SALVINI A MONDRAGONE? E SE DE LUCA ANDASSE A CODOGNO?

27 Giugno 2020 0 Di Sandro Feola

Puntare il dito contro il Governatore della Campania per i fatti di Mondragone è come accusare chi ha realizzato un edificio del fatto che ladri esperti siano riusciti ad entrarci per rubare. Che piaccia o meno ai detrattori di De Luca, il modello attuato in Campania per affrontare l’emergenza da Covid – dati alla mano – ha funzionato, è stato apprezzato dai campani e anche nel resto del Paese, fino ad essere attenzionato dalla stampa estera, che ne ha colto funzionalità ed efficacia.

Non è stato così in Lombardia. E non si tratta di una valutazione di parte, ma della mera presa d’atto dei numeri e della analisi dei fatti che si sono succeduti dal 20 di febbraio in poi.
Pur volendo riconoscere le tante attenuanti della imprevedibilità, l’operato della Giunta lombarda sul Covid ha suscitato non poche perplessità, fino a sconcertare, su tanti versanti, persino per inadeguatezza.
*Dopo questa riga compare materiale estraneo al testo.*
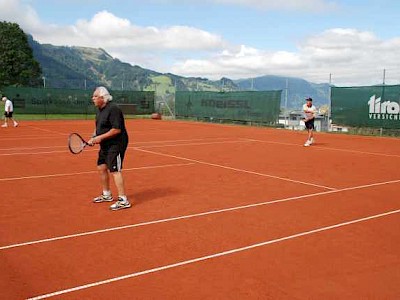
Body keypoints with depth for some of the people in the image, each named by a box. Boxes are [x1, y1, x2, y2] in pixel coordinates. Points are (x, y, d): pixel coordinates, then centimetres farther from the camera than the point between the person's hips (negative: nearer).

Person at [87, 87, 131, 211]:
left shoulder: (113, 109, -19)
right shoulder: (99, 110, 12)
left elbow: (117, 129, -24)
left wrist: (100, 137, -22)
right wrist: (94, 138, 5)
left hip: (116, 145, -10)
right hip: (105, 145, 10)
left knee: (115, 170, -11)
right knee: (101, 168, 15)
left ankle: (123, 200, -6)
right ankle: (106, 194, 32)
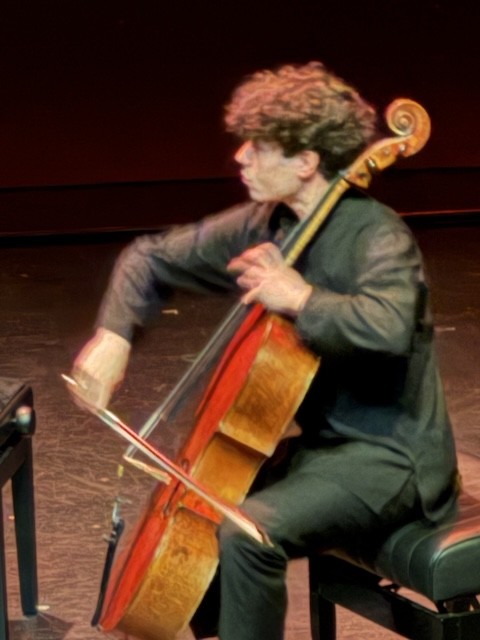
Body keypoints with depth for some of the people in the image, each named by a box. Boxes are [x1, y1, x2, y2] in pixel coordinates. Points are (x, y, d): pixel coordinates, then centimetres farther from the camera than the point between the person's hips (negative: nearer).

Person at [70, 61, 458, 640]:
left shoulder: (376, 235, -20)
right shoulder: (262, 226, 3)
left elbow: (390, 327, -42)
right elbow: (152, 257, 13)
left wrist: (301, 298, -30)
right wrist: (113, 335, -2)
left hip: (387, 459, -9)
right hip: (318, 437, 9)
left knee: (246, 533, -28)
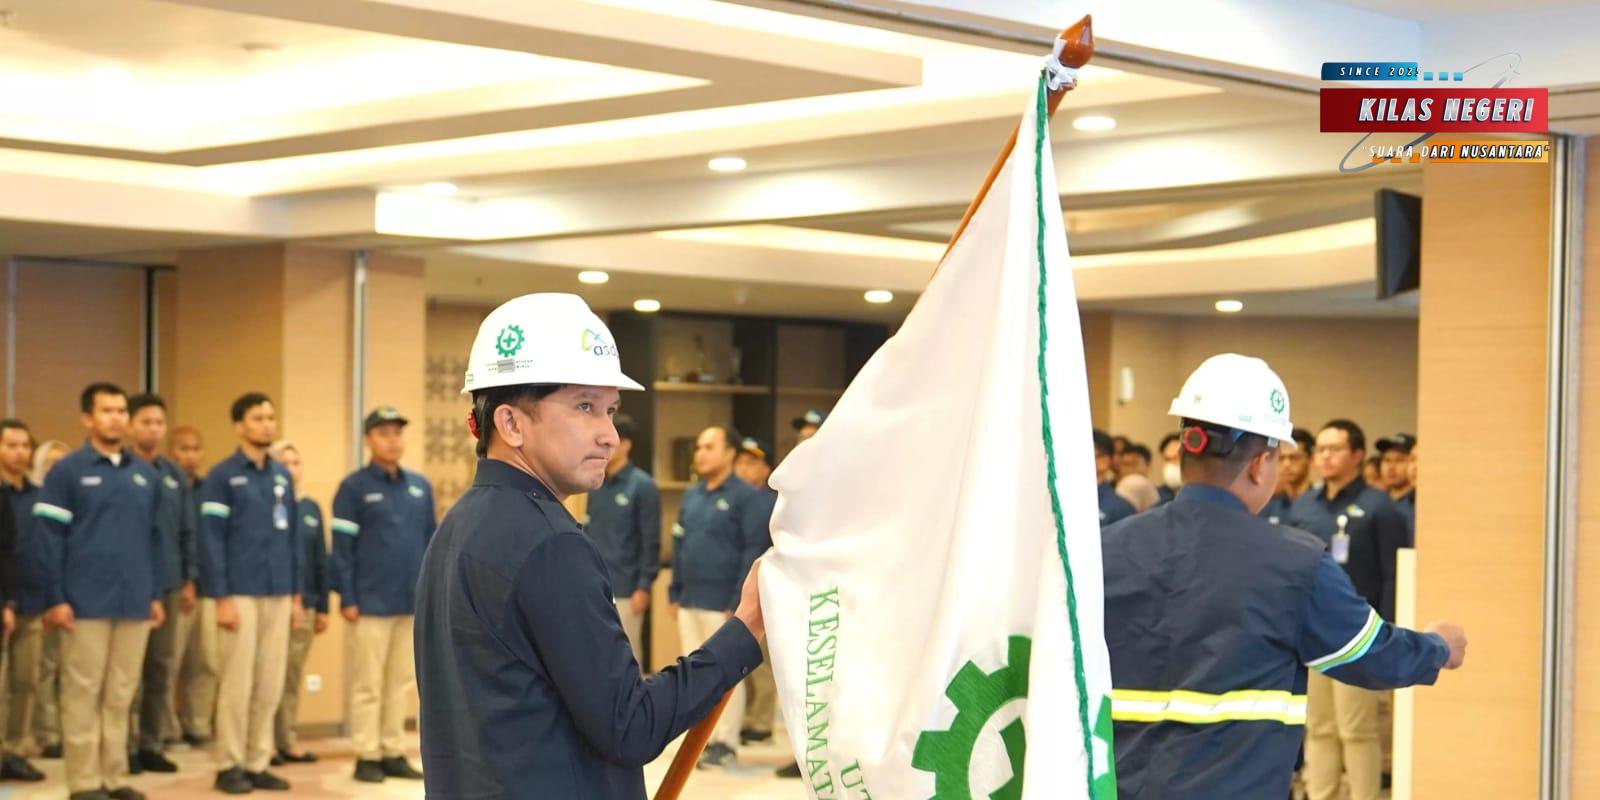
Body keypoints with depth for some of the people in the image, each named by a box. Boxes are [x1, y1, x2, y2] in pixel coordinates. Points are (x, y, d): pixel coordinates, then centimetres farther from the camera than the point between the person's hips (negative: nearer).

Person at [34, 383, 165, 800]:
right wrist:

Che ora per il focolaio di Mondragone il leader della Lega si scomodi per venire in Campania ad esprimere le sue critiche a un Governatore che, leggi alla mano, non ha responsabilità, è piuttosto sorprendente. Se non altro perché ancora non abbiamo ascoltato da Salvini alcuna critica sull’operato – quello sì rovinoso – della Giunta regionale lombarda a guida leghista.

Sarebbe interessante – non diciamo giusto – se Vincenzo De Luca, ormai unico difensore dei meridionali da quelli che appaiono sempre più come pregiudizi nordisti, partisse per Codogno, convocasse la stampa e lì, in quello che è stato il cuore della pandemia,  puntasse il dito contro Fontana e i leader della sua coalizione per la gestione dell’emergenza. E sì ché servirebbe non solo ad evidenziare la disonestà intellettuale di chi ancora non ha avuto il coraggio di criticare l’operato dei suoi amici di partito, ma anche a mettere in evidenza che le visite a Mondragone di alcuni leader rischiano di essere qualcosa a metà via tra una pagliacciata e una misera speculazione politica.